TASK GOAL - Only the lines from the beginning of the data below through the line that contains "Editing or creating a page" should be repeated, exactly as written.

(Entries taken from a collection)
━━━━━━━━
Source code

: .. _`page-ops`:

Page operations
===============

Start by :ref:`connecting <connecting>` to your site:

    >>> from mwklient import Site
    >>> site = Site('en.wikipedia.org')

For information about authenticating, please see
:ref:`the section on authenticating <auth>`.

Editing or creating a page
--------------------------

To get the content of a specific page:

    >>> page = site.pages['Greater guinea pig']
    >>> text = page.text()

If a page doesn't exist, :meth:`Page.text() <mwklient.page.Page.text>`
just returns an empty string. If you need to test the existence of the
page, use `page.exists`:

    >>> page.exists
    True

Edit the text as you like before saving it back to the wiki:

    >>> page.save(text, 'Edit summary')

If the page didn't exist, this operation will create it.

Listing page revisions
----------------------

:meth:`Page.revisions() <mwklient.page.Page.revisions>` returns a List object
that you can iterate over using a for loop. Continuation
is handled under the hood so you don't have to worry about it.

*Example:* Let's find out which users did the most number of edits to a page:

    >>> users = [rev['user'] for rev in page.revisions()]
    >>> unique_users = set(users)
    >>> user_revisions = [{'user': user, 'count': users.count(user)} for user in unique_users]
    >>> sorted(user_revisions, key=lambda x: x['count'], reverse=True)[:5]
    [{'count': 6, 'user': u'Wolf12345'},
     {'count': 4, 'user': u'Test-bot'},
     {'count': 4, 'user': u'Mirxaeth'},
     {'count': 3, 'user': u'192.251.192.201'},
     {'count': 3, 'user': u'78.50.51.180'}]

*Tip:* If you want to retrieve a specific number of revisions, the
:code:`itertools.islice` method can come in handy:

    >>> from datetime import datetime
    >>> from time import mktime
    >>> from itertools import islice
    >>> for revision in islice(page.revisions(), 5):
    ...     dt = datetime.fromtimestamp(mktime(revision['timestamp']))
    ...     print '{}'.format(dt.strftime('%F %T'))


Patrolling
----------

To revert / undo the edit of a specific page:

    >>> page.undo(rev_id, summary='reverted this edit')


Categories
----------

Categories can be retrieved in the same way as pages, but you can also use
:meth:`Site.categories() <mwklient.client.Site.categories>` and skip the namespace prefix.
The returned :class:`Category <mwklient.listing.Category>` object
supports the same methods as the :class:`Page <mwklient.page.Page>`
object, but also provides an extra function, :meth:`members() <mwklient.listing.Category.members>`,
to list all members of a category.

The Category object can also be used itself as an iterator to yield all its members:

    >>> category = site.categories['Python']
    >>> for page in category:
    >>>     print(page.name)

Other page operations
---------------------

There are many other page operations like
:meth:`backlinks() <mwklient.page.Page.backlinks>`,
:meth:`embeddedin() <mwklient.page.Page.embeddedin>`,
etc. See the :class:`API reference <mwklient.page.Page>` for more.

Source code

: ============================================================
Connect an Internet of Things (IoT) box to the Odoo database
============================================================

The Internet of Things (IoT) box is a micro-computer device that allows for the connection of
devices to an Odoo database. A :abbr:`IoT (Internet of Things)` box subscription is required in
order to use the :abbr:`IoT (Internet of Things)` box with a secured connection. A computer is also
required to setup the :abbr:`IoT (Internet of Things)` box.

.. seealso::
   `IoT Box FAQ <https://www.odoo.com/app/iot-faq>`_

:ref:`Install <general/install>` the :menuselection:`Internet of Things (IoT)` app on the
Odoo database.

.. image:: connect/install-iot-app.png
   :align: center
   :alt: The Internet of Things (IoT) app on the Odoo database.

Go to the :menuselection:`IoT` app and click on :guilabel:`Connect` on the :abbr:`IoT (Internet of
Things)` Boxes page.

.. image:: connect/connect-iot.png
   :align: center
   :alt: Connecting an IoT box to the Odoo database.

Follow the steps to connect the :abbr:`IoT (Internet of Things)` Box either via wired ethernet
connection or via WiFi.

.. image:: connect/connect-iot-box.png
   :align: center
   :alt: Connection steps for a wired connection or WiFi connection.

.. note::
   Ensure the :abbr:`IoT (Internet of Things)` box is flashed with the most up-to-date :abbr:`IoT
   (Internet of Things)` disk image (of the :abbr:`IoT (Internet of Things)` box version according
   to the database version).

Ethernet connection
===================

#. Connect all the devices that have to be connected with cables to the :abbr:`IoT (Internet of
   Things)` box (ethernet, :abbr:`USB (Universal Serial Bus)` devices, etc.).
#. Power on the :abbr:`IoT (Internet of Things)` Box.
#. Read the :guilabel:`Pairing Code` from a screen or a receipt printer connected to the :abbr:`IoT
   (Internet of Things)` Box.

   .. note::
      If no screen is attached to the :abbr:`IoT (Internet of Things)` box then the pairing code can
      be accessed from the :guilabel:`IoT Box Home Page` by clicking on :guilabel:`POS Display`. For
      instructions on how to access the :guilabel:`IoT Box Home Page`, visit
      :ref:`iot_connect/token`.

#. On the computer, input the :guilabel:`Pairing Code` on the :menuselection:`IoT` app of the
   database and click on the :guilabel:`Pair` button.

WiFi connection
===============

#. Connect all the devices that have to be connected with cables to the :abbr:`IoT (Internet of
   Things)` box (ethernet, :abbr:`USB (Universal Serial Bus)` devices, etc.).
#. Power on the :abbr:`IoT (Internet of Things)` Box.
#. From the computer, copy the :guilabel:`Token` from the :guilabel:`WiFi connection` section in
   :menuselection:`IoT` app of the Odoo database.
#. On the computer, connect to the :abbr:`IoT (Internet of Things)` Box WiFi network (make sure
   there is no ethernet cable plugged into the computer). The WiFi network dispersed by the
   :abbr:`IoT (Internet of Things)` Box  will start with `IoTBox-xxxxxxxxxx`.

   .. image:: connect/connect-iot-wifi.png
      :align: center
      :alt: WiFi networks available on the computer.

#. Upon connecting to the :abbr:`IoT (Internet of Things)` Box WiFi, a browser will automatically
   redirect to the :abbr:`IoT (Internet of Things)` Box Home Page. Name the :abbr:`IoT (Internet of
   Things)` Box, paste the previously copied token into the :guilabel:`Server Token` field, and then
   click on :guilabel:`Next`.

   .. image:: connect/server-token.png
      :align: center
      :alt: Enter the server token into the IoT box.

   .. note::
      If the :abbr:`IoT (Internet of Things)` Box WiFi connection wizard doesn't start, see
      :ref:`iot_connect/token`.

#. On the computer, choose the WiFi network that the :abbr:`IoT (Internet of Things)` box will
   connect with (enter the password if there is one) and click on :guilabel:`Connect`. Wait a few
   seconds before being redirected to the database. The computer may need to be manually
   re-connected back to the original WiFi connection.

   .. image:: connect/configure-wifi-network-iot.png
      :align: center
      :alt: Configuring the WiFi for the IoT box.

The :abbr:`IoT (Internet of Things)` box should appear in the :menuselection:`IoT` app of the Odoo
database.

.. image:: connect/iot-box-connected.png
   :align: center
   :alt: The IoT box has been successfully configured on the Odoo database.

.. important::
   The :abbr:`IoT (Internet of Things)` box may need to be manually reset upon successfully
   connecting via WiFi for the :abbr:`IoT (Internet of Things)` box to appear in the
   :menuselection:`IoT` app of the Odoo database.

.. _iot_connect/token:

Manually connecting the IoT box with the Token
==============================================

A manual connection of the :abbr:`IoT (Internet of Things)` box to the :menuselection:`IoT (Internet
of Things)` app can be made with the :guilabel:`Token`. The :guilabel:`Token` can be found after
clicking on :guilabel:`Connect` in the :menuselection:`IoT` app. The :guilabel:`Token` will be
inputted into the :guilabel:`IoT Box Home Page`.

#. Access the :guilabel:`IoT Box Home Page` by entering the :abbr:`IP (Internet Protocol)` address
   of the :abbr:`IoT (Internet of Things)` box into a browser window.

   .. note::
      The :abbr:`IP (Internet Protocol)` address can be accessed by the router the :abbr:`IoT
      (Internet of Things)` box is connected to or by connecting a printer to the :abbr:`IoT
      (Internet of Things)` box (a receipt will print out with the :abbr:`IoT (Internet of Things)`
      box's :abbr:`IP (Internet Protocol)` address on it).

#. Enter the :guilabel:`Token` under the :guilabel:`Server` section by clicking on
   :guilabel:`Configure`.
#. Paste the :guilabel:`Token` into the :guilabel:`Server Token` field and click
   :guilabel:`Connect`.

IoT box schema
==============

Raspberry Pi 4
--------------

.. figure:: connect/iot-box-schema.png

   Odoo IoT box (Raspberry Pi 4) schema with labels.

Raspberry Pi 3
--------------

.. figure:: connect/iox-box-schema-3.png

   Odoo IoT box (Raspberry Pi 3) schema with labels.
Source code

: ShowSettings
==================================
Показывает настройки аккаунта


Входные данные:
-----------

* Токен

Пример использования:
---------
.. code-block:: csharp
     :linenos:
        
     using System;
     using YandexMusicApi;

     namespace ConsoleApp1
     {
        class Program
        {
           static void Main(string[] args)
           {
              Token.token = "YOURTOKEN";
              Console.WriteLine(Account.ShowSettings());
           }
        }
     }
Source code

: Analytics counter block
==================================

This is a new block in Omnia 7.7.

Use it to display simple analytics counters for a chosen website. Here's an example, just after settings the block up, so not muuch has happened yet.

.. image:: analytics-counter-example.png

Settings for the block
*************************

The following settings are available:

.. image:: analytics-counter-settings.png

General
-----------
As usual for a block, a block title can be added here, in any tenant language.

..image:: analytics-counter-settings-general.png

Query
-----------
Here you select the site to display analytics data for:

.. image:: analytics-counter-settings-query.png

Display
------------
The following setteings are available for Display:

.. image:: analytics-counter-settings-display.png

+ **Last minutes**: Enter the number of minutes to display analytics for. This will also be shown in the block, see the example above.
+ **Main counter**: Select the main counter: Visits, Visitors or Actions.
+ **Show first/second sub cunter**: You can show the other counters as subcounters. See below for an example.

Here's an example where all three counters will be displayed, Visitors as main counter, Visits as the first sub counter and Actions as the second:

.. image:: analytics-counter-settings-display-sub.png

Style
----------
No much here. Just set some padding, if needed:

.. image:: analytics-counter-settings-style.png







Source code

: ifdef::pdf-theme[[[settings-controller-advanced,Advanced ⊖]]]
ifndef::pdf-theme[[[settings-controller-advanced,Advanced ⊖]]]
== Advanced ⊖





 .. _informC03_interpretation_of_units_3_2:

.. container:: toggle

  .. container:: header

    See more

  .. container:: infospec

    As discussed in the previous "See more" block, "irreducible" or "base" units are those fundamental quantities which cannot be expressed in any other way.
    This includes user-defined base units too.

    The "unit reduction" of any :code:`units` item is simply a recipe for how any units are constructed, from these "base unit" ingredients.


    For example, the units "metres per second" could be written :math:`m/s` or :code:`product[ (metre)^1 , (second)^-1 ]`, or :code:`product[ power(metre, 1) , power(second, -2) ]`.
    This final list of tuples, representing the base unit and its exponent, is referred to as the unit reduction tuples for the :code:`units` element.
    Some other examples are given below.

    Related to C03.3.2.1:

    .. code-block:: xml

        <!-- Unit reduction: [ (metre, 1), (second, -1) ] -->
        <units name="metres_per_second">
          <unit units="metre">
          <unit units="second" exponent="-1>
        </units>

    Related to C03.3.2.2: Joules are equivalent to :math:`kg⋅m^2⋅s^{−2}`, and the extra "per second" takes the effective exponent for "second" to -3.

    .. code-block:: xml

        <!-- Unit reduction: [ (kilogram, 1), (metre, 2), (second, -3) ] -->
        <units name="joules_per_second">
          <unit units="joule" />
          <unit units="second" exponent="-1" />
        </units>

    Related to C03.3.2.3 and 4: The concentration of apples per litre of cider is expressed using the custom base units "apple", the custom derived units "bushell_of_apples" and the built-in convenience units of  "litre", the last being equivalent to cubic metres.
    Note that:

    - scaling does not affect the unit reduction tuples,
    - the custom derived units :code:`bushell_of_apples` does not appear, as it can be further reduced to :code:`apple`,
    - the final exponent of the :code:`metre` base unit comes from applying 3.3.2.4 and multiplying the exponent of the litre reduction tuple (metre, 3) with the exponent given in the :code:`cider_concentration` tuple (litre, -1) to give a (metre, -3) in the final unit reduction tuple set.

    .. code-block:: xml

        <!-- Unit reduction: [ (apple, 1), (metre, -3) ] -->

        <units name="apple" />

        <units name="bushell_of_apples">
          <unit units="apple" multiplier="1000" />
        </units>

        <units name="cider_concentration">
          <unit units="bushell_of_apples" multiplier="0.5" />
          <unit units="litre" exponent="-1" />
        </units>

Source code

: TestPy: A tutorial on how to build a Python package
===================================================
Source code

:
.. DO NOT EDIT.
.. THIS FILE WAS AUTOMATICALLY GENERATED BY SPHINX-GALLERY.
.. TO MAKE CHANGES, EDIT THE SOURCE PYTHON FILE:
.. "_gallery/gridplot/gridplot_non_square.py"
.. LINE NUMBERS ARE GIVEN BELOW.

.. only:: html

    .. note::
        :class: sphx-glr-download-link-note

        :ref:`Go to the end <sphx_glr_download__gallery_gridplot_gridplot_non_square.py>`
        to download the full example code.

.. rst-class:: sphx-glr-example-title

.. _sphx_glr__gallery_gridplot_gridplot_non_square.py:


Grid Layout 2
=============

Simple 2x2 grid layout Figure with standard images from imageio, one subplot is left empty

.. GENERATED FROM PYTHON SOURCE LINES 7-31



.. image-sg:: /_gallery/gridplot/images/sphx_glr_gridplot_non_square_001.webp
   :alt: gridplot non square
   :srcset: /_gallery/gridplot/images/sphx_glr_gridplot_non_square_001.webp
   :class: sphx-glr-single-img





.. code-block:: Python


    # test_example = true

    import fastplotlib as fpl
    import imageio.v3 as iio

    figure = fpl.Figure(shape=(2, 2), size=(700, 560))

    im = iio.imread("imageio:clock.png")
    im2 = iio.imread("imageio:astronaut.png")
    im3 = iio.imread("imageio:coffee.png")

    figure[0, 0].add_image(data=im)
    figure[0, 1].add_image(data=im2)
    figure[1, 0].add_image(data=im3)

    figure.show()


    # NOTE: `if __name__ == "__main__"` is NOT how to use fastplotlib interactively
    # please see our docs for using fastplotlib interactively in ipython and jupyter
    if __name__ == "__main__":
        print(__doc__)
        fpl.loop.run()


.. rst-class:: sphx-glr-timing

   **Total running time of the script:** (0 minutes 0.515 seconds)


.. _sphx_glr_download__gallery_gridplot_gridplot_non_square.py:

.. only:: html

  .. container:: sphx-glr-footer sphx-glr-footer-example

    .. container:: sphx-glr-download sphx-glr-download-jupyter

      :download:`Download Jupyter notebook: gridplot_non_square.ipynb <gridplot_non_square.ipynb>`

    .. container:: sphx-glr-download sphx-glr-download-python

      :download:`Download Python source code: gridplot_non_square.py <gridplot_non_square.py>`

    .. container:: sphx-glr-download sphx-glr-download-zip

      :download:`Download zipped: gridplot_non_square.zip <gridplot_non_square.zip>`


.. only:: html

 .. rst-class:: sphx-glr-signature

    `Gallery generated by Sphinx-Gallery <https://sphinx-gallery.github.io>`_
━━━━━━━━
WRITTEN SOLUTION -
Source code

: .. _`page-ops`:

Page operations
===============

Start by :ref:`connecting <connecting>` to your site:

    >>> from mwklient import Site
    >>> site = Site('en.wikipedia.org')

For information about authenticating, please see
:ref:`the section on authenticating <auth>`.

Editing or creating a page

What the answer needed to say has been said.